Il y avait au village un curé à l’ancienne très à cheval sur la morale. Il avait l’adultère en horreur. «
Écoutez-moi, disait-il à toutes ses pénitentes, ne venez plus plus me dire que vous avez trompé votre mari. Je ne peux plus l’entendre. Si cela vous arrive, dites-moi simplement : Je suis tombée dans la fontaine. Je comprendrai et vous donnerai sans autre l’absolution.
»
Vint le jour où le vieux prêtre partit en retraire et fut remplacé. Le nouveau curé était un bel homme et qui avait du charme. Les femmes se ruèrent au confessionnal pour l’observer de près à travers le grillage.
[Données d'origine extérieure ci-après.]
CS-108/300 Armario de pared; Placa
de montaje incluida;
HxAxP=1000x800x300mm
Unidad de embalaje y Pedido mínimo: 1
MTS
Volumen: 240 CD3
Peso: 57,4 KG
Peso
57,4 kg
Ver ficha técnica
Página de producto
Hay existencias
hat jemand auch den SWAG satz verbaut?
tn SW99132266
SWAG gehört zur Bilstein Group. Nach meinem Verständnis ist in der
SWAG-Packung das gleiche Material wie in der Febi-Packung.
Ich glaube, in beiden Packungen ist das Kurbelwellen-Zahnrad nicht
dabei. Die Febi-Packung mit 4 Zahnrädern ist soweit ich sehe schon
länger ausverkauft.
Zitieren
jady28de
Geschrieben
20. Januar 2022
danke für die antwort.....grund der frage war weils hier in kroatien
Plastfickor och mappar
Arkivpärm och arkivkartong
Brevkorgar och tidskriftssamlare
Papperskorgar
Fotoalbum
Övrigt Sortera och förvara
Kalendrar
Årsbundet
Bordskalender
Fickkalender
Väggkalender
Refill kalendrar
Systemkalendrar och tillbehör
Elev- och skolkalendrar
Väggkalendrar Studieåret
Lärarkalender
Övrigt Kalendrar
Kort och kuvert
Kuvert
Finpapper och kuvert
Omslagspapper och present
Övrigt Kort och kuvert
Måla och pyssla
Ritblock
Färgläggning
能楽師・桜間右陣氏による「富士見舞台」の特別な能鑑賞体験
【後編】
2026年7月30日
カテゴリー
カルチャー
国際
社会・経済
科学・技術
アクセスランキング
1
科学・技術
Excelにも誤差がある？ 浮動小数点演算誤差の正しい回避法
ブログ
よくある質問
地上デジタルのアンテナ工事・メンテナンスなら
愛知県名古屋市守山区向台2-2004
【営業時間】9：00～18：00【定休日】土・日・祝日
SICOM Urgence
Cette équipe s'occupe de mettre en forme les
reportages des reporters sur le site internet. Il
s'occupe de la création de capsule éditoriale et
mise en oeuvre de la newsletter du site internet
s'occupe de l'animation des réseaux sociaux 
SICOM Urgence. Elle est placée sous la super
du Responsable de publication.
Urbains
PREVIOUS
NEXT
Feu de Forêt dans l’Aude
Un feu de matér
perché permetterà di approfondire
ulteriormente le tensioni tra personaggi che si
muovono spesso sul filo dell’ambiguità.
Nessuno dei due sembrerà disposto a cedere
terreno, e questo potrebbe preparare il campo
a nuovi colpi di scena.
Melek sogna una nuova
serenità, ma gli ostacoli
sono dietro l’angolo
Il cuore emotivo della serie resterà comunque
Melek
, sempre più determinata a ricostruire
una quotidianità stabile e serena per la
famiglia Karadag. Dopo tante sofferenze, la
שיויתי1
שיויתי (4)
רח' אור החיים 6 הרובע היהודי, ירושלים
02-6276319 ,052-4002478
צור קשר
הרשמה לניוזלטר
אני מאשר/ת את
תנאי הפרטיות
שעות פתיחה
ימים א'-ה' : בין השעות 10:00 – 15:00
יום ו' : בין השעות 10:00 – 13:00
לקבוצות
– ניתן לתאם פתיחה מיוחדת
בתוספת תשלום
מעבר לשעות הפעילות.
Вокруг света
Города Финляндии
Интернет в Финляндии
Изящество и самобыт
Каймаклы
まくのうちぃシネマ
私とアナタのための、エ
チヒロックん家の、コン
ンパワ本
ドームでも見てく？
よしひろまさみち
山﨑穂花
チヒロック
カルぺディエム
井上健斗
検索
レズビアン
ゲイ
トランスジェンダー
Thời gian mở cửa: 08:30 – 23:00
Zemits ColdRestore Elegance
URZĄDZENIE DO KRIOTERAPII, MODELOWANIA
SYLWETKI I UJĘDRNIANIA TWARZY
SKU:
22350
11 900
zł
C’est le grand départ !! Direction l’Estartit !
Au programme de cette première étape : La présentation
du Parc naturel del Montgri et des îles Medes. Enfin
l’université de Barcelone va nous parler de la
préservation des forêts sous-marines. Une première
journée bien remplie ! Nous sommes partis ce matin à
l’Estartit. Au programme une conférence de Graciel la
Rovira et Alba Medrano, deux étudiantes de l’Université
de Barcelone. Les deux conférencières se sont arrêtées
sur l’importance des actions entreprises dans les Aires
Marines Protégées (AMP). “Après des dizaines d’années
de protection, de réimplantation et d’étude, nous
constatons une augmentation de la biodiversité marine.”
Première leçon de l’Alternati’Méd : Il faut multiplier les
Toutes avouaient la même faute : «
Mon Père, je suis tombée dans la fontaine.
»
Le nouveau curé s’en fut trouver le maire :«
Cela ne peut durer. Toutes ces femmes qui tombent dans la fontaine. A votre place, ce lavoir, je le ferais remettre en état sans tarder.
»
-- Oh, dit le maire, rien ne presse. Il n’y a encore jamais eu de morts.
- Il faut faire quelque chose. Votre femme, par exemple, y est tombée trois fois cette semaine.